Task directions - Search the records below for the string "wrist" and copy each line where it turns up.

Data records -
++++++++++
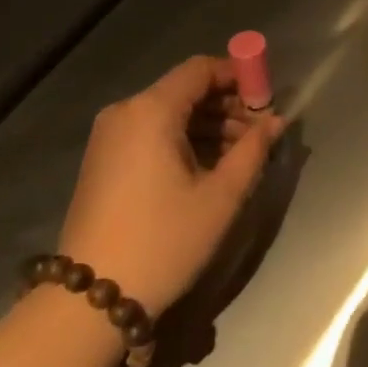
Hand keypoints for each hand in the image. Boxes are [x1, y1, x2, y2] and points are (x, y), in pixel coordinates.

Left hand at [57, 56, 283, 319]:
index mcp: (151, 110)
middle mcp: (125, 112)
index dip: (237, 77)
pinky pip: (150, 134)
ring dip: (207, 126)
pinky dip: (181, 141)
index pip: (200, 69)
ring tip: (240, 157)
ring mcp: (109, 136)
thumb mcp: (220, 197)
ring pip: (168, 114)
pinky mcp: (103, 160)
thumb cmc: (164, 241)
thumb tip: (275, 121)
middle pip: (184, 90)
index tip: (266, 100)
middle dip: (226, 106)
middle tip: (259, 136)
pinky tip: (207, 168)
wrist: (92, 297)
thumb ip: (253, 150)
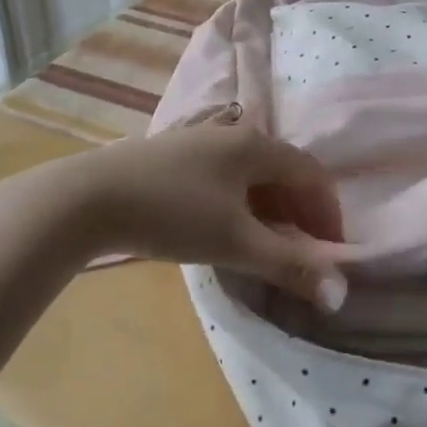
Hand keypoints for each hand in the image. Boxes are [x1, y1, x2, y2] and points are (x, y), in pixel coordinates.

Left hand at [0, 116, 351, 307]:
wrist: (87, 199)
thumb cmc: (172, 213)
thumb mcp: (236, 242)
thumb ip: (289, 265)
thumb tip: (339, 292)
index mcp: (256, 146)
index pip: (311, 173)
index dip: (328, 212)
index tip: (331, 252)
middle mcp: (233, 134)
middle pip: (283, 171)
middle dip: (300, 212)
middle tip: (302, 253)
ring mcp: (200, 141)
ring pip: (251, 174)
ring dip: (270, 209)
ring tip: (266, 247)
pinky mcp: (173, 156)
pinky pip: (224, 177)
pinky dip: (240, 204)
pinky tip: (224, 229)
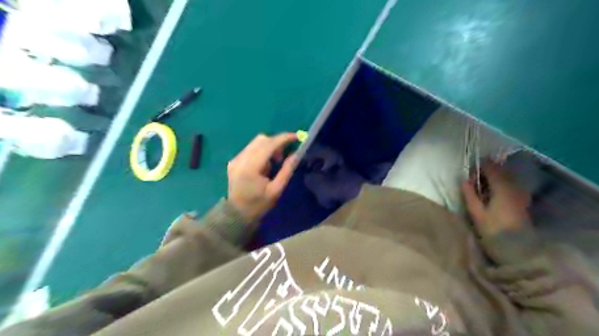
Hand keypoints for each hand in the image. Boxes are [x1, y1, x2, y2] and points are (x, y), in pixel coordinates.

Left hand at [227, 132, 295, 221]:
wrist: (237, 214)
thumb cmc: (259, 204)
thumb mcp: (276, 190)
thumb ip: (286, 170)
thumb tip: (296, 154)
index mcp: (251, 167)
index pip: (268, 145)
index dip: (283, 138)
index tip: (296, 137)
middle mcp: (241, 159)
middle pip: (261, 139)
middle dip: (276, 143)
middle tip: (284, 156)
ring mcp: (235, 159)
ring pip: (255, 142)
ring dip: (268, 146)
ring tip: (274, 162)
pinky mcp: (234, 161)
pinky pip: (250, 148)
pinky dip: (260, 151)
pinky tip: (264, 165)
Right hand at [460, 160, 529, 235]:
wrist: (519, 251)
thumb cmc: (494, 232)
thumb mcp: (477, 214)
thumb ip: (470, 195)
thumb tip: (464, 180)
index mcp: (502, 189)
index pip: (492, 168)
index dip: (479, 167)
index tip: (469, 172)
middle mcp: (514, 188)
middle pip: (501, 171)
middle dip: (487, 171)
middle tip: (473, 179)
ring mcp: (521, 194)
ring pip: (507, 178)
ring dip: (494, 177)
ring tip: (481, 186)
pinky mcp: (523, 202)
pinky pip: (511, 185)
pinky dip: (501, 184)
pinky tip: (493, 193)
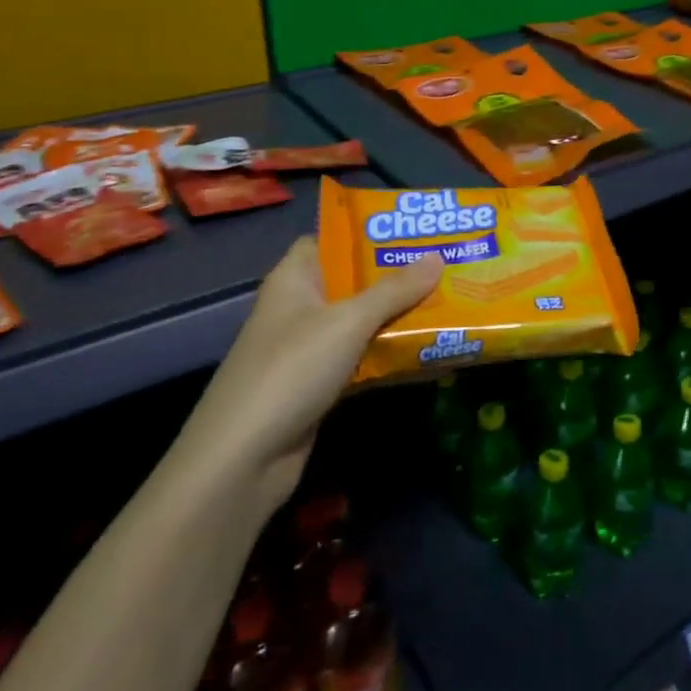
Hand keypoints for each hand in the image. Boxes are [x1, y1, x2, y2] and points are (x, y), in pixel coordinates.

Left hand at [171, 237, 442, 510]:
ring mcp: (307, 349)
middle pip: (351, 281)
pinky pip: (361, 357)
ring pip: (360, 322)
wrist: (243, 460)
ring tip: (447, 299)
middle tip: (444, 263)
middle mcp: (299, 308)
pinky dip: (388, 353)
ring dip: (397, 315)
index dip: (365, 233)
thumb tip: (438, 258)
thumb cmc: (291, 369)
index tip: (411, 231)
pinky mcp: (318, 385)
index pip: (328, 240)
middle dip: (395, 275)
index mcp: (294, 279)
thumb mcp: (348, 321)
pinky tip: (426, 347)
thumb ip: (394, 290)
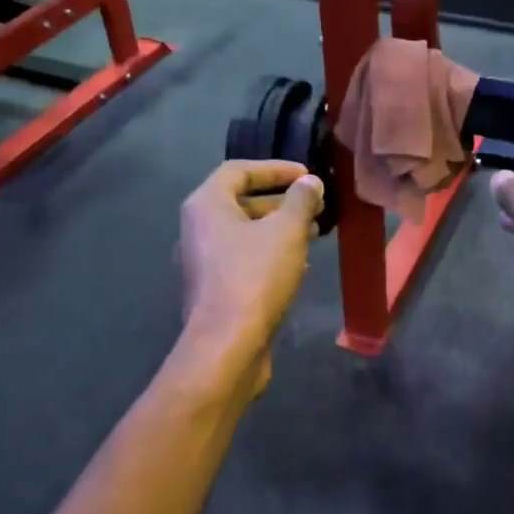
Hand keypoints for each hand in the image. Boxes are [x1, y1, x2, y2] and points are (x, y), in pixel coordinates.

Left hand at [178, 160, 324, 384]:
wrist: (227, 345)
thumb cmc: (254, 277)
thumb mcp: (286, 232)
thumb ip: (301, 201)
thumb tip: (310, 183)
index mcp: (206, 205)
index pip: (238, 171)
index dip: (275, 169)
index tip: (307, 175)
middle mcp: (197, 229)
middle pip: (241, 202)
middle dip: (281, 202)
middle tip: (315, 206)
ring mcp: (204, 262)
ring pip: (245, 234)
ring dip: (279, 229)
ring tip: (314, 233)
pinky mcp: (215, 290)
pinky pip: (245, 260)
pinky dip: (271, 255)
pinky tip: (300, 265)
++++++++++
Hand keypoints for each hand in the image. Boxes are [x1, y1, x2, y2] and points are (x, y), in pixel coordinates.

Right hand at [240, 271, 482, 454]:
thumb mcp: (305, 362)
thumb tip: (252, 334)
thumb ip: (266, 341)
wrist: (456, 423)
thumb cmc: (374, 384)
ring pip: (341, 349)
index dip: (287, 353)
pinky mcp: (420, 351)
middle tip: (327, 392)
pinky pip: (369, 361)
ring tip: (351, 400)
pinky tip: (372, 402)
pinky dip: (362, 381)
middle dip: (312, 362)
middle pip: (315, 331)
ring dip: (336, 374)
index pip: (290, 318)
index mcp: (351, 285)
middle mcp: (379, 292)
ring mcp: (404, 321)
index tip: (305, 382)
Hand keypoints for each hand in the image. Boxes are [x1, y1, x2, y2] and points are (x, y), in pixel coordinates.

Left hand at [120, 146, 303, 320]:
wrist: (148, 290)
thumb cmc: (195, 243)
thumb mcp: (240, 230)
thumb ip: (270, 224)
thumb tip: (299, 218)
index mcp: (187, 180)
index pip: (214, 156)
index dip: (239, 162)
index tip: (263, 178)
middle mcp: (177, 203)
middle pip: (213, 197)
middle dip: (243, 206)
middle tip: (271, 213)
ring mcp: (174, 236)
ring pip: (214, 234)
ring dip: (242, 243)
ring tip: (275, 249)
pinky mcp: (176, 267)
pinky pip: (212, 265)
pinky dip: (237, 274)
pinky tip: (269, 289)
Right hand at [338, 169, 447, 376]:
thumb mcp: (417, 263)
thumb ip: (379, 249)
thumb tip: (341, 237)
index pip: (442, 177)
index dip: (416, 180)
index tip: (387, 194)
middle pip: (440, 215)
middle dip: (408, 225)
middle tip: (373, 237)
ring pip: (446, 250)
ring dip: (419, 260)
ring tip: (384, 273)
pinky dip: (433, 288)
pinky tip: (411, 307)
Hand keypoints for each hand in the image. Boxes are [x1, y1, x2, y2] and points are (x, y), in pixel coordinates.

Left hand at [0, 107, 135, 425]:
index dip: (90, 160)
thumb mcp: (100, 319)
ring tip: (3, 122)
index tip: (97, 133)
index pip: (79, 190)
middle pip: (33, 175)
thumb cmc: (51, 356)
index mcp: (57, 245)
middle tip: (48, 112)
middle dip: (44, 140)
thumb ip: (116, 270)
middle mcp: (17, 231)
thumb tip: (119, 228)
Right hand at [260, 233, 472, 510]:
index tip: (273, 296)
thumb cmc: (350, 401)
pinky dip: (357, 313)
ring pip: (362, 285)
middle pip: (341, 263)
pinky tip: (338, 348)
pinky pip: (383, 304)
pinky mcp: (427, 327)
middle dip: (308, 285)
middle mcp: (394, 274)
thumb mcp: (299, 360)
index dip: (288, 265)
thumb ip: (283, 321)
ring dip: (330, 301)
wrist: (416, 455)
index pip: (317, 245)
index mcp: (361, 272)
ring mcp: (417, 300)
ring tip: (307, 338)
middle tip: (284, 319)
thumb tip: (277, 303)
++++++++++
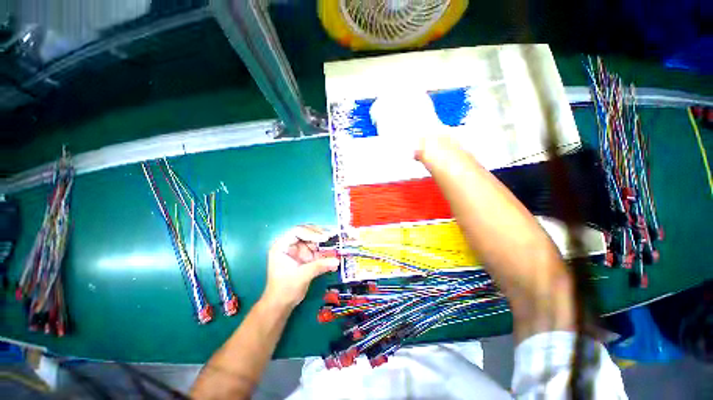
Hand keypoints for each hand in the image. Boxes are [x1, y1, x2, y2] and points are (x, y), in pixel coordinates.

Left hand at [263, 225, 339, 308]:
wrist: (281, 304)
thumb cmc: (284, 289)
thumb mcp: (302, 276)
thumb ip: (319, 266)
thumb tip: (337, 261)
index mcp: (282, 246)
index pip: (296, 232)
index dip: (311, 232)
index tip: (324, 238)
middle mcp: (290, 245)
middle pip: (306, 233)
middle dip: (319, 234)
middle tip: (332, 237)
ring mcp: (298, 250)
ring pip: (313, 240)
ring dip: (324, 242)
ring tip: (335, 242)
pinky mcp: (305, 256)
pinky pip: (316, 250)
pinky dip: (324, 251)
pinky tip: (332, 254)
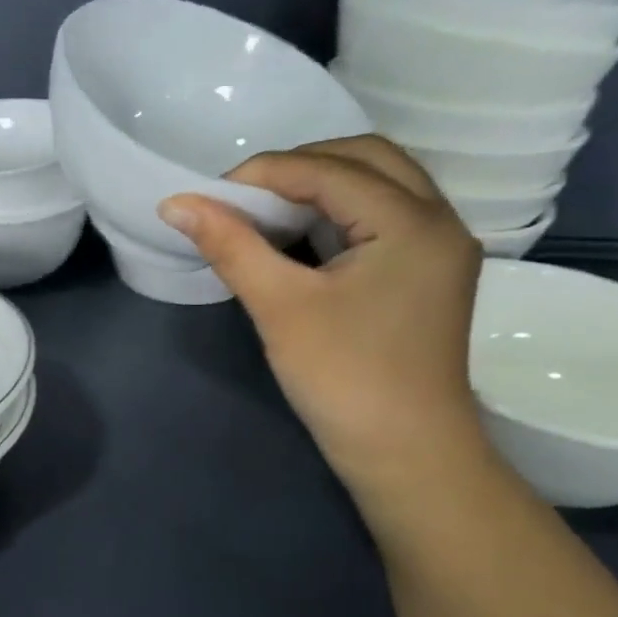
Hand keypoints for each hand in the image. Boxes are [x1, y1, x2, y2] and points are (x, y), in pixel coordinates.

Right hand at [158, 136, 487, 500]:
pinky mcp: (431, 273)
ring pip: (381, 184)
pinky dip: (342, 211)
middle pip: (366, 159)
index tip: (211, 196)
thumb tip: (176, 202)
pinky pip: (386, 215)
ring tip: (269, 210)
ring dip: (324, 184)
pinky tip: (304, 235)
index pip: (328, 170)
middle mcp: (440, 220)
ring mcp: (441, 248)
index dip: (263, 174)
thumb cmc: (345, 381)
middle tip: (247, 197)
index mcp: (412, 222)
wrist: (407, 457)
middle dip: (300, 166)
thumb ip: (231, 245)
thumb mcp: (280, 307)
++++++++++
Response to this task -
wrist: (92, 297)
wrist: (87, 199)
wrist: (237, 214)
wrist: (519, 251)
wrist: (243, 460)
wrist: (227, 345)
wrist: (456, 423)
wrist: (148, 290)
wrist: (416, 455)
wrist: (281, 304)
wrist: (407, 457)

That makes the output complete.